LUIZ GERALDO MAZZA
Heranças incontornáveis
Ao retornar de suas férias na Europa, o governador tocou na questão da segurança e ao referir-se aos problemas da violência na área da Cidade Industrial disse que resultavam de uma herança de gestões anteriores. Na verdade a região foi ocupada na marra pelos invasores, apesar da grande obra que ali se realizava num condomínio fabril. Governos tanto do Estado como do município agiram com a pasmaceira de sempre diante das invasões.
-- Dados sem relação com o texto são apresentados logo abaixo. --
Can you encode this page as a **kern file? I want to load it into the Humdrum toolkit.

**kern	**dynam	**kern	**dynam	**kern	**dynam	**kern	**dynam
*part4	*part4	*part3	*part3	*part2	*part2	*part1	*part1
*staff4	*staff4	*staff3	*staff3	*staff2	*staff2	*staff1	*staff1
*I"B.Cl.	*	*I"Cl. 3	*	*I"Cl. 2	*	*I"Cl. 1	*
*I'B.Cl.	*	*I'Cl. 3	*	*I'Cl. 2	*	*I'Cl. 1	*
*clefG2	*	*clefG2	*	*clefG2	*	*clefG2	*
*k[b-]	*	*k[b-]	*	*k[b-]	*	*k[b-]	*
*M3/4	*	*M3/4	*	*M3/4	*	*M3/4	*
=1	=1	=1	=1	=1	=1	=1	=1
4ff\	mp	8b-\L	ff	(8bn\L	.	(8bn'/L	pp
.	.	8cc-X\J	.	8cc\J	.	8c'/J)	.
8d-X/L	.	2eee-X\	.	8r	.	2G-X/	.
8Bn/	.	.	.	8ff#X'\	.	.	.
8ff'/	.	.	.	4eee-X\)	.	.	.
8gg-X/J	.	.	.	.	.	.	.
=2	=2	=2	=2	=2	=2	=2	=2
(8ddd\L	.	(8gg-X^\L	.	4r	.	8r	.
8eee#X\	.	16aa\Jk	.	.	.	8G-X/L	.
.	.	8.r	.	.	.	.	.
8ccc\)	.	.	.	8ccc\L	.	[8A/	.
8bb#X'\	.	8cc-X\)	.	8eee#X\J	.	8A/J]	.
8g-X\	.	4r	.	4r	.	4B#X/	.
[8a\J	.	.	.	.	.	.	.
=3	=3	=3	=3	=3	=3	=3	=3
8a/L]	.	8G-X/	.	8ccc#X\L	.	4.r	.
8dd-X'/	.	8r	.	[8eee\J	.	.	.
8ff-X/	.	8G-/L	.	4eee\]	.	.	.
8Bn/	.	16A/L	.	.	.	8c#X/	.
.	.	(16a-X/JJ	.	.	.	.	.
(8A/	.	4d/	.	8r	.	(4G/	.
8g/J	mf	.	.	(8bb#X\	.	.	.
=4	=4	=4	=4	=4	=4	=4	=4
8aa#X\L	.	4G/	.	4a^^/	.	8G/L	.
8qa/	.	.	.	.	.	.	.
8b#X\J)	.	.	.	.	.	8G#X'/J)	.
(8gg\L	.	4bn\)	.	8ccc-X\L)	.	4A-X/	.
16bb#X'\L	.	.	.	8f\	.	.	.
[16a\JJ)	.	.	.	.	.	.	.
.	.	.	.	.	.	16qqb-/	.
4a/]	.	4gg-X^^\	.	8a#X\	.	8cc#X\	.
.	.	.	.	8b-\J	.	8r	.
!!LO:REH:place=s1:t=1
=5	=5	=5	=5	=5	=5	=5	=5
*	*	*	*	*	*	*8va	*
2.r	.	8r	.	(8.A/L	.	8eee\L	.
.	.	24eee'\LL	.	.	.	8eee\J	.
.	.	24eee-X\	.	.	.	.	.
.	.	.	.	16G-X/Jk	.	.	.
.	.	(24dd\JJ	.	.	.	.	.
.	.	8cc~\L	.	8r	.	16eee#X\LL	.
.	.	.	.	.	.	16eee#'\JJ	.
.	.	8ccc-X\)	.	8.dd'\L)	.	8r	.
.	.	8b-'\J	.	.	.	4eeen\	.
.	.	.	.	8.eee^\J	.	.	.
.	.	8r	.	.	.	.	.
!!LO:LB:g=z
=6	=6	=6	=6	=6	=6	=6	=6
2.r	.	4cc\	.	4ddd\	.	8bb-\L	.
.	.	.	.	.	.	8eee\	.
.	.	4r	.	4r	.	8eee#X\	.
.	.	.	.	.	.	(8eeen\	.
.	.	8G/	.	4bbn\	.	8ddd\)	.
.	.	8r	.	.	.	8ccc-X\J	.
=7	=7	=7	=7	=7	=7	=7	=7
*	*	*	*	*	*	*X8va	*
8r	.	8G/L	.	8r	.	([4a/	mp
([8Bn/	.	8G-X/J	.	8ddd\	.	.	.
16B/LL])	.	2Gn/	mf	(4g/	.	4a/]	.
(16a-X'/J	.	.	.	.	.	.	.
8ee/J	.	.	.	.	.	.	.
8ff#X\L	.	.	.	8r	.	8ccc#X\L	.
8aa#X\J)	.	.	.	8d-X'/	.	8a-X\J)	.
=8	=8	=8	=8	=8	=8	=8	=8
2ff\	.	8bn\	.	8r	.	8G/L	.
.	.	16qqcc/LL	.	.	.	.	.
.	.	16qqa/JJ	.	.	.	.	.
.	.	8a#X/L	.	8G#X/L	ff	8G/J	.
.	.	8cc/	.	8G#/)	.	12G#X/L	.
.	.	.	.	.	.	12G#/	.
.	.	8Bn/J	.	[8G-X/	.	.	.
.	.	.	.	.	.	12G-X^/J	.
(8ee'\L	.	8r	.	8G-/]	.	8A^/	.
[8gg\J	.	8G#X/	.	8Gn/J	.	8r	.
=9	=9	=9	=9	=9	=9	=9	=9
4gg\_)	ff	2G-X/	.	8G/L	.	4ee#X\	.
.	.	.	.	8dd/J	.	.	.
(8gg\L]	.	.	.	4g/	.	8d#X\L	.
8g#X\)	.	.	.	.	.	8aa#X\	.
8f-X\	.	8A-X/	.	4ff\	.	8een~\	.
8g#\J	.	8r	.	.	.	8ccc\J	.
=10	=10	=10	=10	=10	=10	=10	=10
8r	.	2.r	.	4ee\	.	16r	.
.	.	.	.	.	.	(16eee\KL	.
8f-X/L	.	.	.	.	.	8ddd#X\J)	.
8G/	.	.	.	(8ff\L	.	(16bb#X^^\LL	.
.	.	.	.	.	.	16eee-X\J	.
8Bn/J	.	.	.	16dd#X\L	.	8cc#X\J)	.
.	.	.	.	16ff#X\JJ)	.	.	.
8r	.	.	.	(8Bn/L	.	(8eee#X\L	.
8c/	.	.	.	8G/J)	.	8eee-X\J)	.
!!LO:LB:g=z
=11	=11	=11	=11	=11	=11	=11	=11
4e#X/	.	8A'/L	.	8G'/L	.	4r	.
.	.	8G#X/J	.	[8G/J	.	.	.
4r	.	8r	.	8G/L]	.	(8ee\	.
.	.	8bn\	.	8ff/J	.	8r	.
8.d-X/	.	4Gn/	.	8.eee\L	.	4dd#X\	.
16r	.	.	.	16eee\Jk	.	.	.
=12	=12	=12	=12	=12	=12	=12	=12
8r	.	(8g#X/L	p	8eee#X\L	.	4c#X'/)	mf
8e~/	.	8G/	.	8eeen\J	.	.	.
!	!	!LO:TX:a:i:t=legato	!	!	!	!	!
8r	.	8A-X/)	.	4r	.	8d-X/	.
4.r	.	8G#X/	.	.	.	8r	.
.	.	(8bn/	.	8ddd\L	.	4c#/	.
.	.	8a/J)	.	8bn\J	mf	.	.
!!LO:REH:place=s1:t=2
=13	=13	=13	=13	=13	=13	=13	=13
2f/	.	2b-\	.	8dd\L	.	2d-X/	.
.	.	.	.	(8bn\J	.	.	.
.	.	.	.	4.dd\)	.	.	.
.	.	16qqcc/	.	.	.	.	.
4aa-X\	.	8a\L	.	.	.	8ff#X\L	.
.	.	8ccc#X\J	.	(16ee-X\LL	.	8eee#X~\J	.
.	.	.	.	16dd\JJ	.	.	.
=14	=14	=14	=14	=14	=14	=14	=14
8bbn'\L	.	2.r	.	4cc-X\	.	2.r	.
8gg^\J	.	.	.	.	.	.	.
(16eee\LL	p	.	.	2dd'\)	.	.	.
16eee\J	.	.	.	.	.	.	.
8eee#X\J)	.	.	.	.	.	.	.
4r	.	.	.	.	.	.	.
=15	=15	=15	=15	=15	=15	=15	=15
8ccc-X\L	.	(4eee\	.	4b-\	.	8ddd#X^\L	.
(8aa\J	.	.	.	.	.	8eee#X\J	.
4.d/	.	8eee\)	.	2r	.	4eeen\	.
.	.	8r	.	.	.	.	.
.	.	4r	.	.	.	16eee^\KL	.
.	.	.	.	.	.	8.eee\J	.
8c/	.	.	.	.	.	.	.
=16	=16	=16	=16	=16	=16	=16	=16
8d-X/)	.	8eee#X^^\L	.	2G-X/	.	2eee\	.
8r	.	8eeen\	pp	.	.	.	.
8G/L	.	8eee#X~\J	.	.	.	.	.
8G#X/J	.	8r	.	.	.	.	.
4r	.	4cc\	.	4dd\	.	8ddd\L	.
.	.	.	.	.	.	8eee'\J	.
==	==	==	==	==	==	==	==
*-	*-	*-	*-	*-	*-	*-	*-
Como as invasões eram consideradas legitimadas por uma suposta justificativa social gerou-se na área o clima do ''Deus dará'' que permeou vários governos e dentre eles o do pai do atual governador, José Richa, que carregou às costas o então deputado estadual Roberto Requião para fazê-lo prefeito da Capital num confronto com o mitológico Jaime Lerner.
Simulacro de guerrilha
Da mesma forma que as dívidas da Cidade Industrial, empurradas com a barriga como se faz com os precatórios, o lado social turbulento mal encarado pelo governo empenhado em não punir ou prejudicar ''aliados'' deu origem à patologia atual, como se viu na Vila Pinto, no Uberaba e no Cajuru. Mesmo em casos de aceleração urbana, com um novo cenário habitacional, ficaram resíduos da ação notória de lideranças ligadas ao narcotráfico e com senso de logística prontos a mudar de cenário quando as áreas fossem ocupadas, provisória ou permanentemente, pelos órgãos de segurança, como se dará com as tão decantadas Unidades do Paraná Seguro. Uma guerra de movimentos que beneficia o lado da delinquência, como se viu em todas as concentrações históricas da Vila Pinto com operadores se deslocando ao Cajuru. E o que temos visto é que a logística do crime é menos emperrada do que a da polícia.
A cobrança de heranças oferece um risco muito grande em sociedades frágeis como a nossa à renovação democrática: é que como os grupos se repetem no poder se torna visível que em algum momento as forças que estão no governo deram uma contribuição importante para anomalias como a da Cidade Industrial.
Analogia impossível
Comparar o que se faz aqui com o que se dá no Rio com a chamada polícia pacificadora não tem o menor sentido: lá há uma operação beligerante, de guerra, com unidades das forças armadas participando com equipamentos e tropas, razão pela qual é mais fácil fazer propaganda institucional com os morros ocupados. Assim mesmo de quando em quando uma escaramuça provocada pelos bandidos põe em xeque toda a mobilização. Aquela guerra foi comprada pelo governo federal, mesmo que a doutrina existente condenasse esse tipo de intervenção, ainda que às vezes o brio das forças armadas fosse provocado pelas ações da bandidagem que chegava ao cúmulo de atacar e roubar cargas apreciáveis de unidades do material bélico.